Last year’s subsidies raise the total over the past four years to at least $65 billion, 10 times what the federal government invested in climate change adaptation since 2015 and enough to fund all of Canada's major solar and wind energy projects between 2019 and 2021 — twelve times over, claimed Environmental Defence.

The report also claimed that more fossil fuel companies are turning to investments in petrochemical projects — such as fossil fuel-based plastics — to “preserve their business and profits.” 

In addition to direct subsidies, the report included a calculation of the social costs of greenhouse gas emissions from Canada’s oil and gas sector in 2023, estimated to be roughly 200 megatonnes. Using a government tool to calculate the dollar value of carbon pollution, the report found fossil fuel yearly emissions cost society $52 billion in 2023. 

“I think Canadians should be angry,” said Levin. “The government has had the commitment to end fossil fuel subsidies since 2009. And yet we’re in a situation where they're continuing to give nearly $20 billion a year. 

“It is important that there's some accountability over a commitment that has not yet been fulfilled.”

Call for windfall tax on above-average oil and gas profits

Beyond ending fossil fuel subsidies, the report calls for a tax on windfall profits on above-average profits in the oil and gas sector. 

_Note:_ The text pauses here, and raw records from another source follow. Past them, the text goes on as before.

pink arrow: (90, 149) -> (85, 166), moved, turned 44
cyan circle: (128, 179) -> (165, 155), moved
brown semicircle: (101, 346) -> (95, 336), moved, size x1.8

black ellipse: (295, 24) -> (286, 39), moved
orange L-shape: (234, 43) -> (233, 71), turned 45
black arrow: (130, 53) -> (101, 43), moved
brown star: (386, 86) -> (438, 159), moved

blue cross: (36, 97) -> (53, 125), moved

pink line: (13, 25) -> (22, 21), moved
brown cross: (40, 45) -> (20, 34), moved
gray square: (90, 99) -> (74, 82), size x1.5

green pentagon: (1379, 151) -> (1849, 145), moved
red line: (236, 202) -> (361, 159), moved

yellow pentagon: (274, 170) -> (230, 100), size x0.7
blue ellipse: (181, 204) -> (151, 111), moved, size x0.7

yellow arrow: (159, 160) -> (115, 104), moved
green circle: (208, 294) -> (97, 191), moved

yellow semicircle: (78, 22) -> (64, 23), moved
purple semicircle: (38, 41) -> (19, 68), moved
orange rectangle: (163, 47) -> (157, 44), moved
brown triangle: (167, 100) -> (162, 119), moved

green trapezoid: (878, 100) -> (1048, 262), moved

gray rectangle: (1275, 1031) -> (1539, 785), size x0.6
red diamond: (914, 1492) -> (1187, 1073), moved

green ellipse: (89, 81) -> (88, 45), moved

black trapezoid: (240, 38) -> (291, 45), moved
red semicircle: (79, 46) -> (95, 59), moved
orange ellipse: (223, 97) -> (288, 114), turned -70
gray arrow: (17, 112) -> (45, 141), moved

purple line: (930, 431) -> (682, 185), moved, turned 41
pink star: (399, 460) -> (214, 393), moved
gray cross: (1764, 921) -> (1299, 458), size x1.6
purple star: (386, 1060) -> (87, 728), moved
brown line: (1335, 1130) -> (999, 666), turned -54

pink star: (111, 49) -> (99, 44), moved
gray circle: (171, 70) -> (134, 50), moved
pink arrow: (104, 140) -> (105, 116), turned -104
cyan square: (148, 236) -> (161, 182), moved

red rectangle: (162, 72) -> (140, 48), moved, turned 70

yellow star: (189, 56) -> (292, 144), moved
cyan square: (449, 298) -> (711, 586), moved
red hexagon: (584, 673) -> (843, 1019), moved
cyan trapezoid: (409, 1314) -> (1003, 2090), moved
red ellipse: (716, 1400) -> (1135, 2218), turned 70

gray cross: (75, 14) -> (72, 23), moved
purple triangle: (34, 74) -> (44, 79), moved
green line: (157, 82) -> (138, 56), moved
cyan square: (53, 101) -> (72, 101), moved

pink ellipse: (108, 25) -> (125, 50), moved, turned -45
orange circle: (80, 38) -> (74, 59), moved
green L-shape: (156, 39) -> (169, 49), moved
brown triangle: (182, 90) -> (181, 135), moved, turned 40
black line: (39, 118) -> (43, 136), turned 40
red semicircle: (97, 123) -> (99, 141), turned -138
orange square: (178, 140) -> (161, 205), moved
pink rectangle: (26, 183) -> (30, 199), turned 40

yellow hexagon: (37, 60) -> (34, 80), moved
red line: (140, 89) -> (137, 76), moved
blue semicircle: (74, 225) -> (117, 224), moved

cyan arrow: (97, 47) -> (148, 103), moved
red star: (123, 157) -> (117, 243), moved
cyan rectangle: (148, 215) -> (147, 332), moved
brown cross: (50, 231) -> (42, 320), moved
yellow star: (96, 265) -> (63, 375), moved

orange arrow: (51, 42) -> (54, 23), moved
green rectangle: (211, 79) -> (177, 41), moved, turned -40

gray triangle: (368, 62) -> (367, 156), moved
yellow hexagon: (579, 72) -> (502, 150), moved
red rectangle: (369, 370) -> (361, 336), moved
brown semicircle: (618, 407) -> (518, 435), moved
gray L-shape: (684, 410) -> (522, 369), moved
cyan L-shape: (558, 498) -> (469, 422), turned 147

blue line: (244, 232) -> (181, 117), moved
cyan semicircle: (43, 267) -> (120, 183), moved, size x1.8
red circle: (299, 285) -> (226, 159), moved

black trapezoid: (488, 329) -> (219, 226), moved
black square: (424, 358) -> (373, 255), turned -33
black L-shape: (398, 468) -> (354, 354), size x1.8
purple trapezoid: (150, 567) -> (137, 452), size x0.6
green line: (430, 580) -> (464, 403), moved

In February 2024, the House of Commons’s finance committee recommended a windfall tax on companies that have made oversized profits by taking advantage of crises. The committee pointed to profits made by grocery chains and oil and gas companies following the COVID-19 pandemic and Russia’s full-scale invasion of Ukraine.

Since then, a poll carried out by Leger found 62 per cent of Canadians would back such a tax.

Subsidies to fossil fuel companies are set to increase in 2024, according to the Environmental Defence report. It pointed to two Parliamentary Budget Office analyses that estimated the new carbon capture investment tax credit and hydrogen investment tax credit will together provide more than $11 billion to industry by 2028.

“It’s the government's responsibility to make sure it’s using our taxpayer dollars to improve our lives. So that means both addressing the climate crisis, but it also means investing in things that make our lives better,” said Levin. 

“It means more money in our pocket books because those renewable are cheaper than fossil fuels.”